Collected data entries
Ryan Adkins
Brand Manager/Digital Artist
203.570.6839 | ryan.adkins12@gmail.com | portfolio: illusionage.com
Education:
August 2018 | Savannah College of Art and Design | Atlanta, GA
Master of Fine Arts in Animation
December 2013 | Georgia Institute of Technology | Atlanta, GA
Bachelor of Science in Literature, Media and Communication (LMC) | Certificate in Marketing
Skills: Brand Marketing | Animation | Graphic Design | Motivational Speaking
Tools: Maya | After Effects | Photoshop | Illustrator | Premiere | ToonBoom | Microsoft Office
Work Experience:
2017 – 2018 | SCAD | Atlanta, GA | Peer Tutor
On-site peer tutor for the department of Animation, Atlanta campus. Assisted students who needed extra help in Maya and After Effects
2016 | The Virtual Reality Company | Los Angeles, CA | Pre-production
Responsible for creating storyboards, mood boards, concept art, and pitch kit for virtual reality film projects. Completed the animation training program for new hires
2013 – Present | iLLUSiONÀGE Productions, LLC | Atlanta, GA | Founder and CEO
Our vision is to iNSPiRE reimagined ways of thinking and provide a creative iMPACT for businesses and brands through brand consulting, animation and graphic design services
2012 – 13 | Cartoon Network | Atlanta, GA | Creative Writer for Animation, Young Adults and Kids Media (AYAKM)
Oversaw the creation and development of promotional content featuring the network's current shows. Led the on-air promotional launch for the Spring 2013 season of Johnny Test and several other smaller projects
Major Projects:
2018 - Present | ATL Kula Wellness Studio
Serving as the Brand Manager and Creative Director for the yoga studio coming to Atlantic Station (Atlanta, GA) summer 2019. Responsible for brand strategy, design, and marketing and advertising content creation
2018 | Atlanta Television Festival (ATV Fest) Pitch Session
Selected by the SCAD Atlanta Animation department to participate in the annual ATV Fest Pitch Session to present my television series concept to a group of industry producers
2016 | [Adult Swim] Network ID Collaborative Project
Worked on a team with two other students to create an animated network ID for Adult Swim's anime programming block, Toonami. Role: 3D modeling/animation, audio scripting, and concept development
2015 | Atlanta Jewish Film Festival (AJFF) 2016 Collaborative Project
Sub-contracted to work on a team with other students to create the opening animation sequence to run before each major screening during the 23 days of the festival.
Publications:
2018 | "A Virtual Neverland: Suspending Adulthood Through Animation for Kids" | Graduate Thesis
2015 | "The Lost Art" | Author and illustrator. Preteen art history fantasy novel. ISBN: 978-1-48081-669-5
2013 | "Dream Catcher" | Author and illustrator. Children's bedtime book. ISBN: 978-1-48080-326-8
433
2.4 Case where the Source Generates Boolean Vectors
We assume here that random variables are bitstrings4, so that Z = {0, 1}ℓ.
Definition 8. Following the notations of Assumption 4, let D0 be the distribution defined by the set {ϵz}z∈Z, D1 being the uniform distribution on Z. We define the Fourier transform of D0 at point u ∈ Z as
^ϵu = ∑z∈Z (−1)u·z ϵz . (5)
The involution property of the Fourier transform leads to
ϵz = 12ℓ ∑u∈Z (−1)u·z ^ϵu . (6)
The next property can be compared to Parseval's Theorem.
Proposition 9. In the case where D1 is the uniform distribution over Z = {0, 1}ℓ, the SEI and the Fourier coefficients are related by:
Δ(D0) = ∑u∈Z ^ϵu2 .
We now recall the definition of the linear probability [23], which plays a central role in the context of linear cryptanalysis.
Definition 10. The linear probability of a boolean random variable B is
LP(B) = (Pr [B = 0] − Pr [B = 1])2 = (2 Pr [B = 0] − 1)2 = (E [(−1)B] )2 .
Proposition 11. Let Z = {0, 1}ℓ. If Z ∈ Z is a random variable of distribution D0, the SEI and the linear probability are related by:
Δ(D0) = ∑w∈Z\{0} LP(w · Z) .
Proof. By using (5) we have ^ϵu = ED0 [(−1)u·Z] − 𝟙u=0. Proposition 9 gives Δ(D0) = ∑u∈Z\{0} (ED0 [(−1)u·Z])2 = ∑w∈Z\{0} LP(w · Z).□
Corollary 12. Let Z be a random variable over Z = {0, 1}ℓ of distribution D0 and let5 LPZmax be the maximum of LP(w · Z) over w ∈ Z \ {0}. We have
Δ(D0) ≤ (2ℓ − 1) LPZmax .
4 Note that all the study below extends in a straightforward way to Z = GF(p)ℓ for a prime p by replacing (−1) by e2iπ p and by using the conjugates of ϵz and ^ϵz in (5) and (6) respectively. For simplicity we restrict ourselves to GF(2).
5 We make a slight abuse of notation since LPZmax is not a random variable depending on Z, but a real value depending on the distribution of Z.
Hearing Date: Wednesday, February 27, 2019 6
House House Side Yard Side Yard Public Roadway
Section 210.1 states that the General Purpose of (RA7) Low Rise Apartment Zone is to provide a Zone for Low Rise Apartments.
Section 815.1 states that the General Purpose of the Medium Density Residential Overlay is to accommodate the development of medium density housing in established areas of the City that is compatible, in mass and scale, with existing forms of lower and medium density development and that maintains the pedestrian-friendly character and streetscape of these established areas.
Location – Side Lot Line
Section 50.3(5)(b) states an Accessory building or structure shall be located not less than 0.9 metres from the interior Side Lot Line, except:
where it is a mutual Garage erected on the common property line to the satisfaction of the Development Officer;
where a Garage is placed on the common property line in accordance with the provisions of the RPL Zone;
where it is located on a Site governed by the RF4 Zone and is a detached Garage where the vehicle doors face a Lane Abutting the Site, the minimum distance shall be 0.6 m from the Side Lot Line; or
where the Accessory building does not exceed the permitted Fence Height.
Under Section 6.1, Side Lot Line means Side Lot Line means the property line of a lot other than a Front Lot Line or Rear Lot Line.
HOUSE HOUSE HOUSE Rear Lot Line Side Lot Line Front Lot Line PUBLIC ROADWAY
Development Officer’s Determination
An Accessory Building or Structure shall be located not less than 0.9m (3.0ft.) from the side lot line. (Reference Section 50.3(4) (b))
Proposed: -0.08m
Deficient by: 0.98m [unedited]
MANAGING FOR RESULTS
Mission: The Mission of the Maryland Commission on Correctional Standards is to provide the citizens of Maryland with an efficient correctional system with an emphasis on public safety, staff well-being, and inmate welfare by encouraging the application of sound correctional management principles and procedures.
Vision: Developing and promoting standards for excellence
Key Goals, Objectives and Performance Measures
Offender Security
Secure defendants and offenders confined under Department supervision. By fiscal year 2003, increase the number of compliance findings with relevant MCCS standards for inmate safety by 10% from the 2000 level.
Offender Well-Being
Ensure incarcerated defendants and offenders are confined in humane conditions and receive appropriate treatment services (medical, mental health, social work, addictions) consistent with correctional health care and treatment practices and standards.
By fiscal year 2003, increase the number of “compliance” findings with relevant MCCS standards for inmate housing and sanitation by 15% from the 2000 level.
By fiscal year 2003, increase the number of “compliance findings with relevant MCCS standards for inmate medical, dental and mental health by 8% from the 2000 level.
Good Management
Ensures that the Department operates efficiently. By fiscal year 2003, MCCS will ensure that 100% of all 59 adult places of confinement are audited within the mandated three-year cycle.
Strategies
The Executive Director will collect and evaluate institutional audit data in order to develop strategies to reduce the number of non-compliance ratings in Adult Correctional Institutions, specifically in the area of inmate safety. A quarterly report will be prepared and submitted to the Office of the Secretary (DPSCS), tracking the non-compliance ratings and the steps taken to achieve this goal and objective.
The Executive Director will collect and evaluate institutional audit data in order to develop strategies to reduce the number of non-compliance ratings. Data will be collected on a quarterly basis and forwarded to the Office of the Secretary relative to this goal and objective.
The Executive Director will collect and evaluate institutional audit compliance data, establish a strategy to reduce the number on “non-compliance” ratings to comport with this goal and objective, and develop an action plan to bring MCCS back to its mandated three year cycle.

• [Activity]: All lines of the records above that contain the word "located" are to be copied out.

• [Result]:
Section 50.3(5)(b) states an Accessory building or structure shall be located not less than 0.9 metres from the interior Side Lot Line, except:
where it is located on a Site governed by the RF4 Zone and is a detached Garage where the vehicle doors face a Lane Abutting the Site, the minimum distance shall be 0.6 m from the Side Lot Line; or
An Accessory Building or Structure shall be located not less than 0.9m (3.0ft.) from the side lot line. (Reference Section 50.3(4) (b))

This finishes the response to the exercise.